The ‘School Official’ exception to FERPA, the federal student privacy law, allows schools to provide student data to principals, teachers and school employees to use for educational purposes.
But recent questions have been raised by stakeholders in the education marketplace as to whether this definition applies to such entities as contractors who may work for the school—such as a bus company—or an email service provider.
The original sponsors of FERPA, which was adopted in 1974, talked about “schools and their agents” on the floor of the U.S. Senate during deliberations on the draft law. But unlike almost all other later privacy laws, the law itself does not directly address how to deal with vendors who might run a school cafeteria, or even parent volunteers who access data by working in a classroom or by calling other parents on a class list.
Nevertheless, schools have regularly used third parties of various sorts—bus companies, parent volunteers, yearbook publishers, photographers. As digital technology expanded into education, these third parties began to include Internet service providers, online assignment tools, scheduling programs, emergency alert systems, back up data centers, and more.
Schools and the U.S. Department of Education always considered these companies to be acting as de facto school employees providing a service as a vendor.

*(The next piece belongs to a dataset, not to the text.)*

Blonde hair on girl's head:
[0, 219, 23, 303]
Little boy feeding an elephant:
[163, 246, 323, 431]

In 2008, the department amended the FERPA rule to officially recognize this ongoing practice and to set boundaries around the use of vendors as school officials. Federal officials took formal comments as part of the rulemaking process and updated the law. The department made it clear that parent volunteers, bus companies, cafeteria operators and technology providers could act as de facto “school officials” as long as they:
- perform an institutional service or function for which the agency or institution would otherwise use employees;
- are under the direct control of the agency or institution with respect to the use and maintenance of education records, and;
- are subject to restrictions governing the use and re-disclosure of personally identifiable information from education records.
In 2011, FERPA was updated through regulatory guidelines yet again with further clarifications.
Government agencies of every sort—including today’s public schools—rely on vendors for a wide range of services. Banks, hospitals, and businesses also rely on third parties to handle tasks that specialized providers can operate more effectively. Contractual controls over how the data is collected, used, maintained and destroyed are the key factors to ensure the privacy and safety of data handled by these providers. Many new state student privacy laws that have come into effect now legally mandate these privacy rules for vendors that provide services to schools.
The FERPA rule specifically calls for schools to have direct control over vendors. In other words, schools are ultimately responsible for making sure that vendors have proper policies and safeguards in place about securing and deleting student data. Many districts and postsecondary institutions comply with this by using physical or technological controls to protect education records.
Under the most recent regulatory guidance on FERPA, districts and institutions may rely on contractual and administrative policies for controlling access to education records by school officials. The schools don’t need to be able to walk into the server rooms of vendors, such as cloud providers or backup data centers, but they do need to legally be in control of what happens to the data.
Some privacy advocates have called the “school official” designation for contractors a loophole that creates privacy risks because it allows vendors access to student data. But it is, in effect, simply a manner of designating a vendor to be acting as an agent of a school, in the same way the website provider of a bank is, in practice, the “banker” a consumer is using to check their balance online.
Yet, are vendors being properly restricted by schools, with proper contracts and controls as required?
That’s a fair question to ask of schools and vendors. But the school official exception, if implemented properly, is a sound legal concept that is similar in concept to privacy laws in other sectors. (For instance, if medical records in a hospital are hacked, the hospital would have a claim against the contractor, but patients would also have the right to file against the hospital.)
The department used the interpretation of FERPA to set firm limits on the activities of vendors—which must be under direct control of the school and whose contracts must clearly indicate that vendors can only use data for appropriate education uses. At the end of the day, the school must maintain control over all its data, no matter who it has shared it with, and under what authority.